== Your assignment ==
Only the lines below starting at the one that contains "#aadaff; stroke-width: 5.5" and ending at the one that contains "#f2c960; stroke-width: 24" are to be reproduced, exactly and with both ends kept.

== Source material ==
◇ ◇ ◇ ◇ ◇ ◇ ◇

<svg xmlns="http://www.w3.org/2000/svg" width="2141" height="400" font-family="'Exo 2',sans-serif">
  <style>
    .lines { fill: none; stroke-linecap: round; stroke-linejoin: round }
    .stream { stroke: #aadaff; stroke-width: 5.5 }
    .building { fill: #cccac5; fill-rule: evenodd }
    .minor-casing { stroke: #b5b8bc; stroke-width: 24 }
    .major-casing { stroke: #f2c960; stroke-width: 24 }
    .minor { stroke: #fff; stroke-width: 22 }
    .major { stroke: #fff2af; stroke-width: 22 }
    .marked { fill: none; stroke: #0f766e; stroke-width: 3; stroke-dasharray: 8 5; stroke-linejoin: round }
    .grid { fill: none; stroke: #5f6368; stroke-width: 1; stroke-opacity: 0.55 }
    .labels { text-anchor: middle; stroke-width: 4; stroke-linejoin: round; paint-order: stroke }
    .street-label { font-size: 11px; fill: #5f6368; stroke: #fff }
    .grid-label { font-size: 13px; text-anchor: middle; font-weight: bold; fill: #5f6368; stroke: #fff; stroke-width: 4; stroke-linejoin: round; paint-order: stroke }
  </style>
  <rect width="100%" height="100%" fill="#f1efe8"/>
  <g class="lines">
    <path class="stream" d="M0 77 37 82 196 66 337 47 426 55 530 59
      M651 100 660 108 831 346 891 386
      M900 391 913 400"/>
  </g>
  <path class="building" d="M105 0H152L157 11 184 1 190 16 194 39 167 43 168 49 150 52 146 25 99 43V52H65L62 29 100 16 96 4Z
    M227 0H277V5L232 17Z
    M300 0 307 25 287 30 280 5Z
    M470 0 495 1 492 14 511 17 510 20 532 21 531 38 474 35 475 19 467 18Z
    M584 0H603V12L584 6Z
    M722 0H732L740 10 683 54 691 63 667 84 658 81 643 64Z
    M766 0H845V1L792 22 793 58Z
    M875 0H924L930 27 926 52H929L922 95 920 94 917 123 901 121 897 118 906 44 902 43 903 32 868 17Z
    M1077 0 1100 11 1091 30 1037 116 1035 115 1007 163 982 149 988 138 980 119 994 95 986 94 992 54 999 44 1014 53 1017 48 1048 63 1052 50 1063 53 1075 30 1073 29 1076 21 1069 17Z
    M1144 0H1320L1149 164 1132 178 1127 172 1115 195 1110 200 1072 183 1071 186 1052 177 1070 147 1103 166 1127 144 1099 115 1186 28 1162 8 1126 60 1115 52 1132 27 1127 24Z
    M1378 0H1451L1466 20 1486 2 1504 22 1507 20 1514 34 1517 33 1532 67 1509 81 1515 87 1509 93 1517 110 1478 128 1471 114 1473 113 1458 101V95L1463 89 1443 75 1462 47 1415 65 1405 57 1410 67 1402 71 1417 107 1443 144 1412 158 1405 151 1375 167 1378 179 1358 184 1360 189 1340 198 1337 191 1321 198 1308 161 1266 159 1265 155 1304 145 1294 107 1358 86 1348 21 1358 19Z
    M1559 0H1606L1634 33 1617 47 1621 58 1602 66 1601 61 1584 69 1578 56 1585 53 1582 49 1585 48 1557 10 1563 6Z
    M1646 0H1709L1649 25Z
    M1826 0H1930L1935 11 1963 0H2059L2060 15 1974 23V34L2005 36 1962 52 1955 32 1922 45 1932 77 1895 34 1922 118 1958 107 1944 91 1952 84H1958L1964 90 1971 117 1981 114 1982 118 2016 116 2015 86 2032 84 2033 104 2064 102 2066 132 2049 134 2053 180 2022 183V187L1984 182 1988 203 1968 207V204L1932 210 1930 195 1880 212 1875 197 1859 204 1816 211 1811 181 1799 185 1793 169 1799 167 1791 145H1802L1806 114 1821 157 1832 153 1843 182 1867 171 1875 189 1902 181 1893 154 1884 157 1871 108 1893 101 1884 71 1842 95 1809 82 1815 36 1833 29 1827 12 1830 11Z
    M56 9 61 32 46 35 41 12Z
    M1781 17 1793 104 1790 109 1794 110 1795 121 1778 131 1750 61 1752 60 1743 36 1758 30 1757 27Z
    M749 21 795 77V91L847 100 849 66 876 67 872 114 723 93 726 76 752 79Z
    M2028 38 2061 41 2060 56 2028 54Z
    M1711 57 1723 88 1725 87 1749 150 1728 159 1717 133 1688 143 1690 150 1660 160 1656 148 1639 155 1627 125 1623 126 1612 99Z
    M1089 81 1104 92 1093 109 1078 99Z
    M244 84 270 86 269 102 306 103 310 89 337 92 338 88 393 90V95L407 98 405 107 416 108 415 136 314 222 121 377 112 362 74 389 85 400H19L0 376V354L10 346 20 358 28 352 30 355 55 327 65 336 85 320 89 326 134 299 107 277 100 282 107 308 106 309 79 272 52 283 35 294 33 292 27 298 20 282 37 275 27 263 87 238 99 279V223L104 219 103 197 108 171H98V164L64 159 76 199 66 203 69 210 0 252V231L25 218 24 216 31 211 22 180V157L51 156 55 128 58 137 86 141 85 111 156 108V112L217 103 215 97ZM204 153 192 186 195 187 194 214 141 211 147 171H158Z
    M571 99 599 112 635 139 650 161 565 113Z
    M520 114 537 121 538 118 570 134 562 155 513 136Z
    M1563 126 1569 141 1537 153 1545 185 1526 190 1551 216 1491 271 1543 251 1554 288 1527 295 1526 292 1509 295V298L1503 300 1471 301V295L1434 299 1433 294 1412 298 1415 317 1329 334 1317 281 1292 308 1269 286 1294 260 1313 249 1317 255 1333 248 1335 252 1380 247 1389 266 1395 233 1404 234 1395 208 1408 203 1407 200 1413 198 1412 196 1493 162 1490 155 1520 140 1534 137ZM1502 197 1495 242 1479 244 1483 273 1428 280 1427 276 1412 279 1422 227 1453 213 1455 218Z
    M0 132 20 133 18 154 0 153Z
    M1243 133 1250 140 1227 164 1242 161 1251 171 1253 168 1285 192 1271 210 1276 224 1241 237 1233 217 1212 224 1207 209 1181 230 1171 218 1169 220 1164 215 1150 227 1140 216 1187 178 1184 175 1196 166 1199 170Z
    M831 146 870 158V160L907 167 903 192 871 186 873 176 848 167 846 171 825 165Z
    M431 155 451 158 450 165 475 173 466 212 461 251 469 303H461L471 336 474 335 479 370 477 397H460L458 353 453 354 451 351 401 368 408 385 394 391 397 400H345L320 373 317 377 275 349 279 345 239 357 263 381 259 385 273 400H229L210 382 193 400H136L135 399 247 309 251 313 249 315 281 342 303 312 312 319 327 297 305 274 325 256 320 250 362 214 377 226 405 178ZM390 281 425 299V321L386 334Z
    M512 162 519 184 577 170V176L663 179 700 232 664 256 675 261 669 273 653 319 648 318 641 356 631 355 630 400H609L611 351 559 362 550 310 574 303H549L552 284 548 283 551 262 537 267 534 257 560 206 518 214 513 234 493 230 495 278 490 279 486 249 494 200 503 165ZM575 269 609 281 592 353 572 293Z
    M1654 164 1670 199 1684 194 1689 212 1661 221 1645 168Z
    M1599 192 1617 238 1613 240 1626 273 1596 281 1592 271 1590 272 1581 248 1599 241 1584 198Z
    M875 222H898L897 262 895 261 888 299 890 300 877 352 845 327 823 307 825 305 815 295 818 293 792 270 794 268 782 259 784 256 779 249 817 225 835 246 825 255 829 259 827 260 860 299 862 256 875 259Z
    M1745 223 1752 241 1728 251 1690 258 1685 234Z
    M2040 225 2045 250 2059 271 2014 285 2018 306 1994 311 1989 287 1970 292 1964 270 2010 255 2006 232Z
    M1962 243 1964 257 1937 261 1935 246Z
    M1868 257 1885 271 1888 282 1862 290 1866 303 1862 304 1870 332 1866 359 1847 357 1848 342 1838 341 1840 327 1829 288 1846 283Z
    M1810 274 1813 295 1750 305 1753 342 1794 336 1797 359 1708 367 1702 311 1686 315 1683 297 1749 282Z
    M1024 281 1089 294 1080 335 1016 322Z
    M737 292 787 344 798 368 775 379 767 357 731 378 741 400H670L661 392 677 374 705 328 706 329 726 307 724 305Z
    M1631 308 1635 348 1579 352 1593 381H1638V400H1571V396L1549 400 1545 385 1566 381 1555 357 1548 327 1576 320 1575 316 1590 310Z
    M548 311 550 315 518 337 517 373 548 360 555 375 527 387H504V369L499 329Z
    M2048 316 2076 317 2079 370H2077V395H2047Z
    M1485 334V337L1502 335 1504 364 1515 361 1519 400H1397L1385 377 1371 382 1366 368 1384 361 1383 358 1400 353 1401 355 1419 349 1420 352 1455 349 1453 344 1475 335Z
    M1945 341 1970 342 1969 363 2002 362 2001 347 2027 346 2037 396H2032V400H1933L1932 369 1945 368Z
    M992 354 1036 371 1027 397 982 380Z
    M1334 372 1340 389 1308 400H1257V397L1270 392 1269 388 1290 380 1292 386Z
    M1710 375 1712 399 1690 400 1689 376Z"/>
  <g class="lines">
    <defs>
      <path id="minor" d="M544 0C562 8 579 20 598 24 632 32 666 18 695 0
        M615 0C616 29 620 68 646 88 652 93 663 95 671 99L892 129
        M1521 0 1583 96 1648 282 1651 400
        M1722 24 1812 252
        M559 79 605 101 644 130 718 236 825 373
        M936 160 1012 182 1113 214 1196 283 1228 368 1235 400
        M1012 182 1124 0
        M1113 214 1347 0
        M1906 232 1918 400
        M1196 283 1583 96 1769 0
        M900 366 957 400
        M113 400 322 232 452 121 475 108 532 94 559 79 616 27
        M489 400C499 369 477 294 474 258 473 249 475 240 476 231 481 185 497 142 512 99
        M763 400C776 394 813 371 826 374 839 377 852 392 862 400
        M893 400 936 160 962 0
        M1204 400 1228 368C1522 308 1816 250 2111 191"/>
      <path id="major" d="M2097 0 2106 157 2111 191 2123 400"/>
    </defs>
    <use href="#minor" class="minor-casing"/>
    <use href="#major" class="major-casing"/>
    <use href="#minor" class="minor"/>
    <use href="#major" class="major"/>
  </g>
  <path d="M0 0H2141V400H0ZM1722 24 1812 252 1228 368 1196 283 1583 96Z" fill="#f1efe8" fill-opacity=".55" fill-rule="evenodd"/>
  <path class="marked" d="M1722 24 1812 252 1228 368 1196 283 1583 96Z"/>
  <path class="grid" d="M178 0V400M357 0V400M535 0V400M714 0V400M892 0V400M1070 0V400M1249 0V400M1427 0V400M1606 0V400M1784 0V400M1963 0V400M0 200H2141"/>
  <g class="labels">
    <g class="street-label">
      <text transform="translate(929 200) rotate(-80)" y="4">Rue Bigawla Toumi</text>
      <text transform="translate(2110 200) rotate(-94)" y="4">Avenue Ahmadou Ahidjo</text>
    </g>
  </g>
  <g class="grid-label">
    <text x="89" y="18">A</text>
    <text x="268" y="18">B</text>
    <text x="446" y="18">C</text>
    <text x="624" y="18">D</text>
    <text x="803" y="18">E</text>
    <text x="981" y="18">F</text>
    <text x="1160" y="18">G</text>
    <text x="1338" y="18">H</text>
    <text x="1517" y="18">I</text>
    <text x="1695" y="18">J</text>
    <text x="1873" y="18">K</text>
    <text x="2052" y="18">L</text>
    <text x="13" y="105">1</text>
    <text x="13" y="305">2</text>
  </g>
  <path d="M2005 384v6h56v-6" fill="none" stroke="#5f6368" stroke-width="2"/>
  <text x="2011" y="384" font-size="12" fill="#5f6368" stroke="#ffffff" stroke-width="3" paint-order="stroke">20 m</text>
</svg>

◇ ◇ ◇ ◇ ◇ ◇ ◇

== Answer for the task ==
    .stream { stroke: #aadaff; stroke-width: 5.5 }
    .building { fill: #cccac5; fill-rule: evenodd }
    .minor-casing { stroke: #b5b8bc; stroke-width: 24 }
    .major-casing { stroke: #f2c960; stroke-width: 24 }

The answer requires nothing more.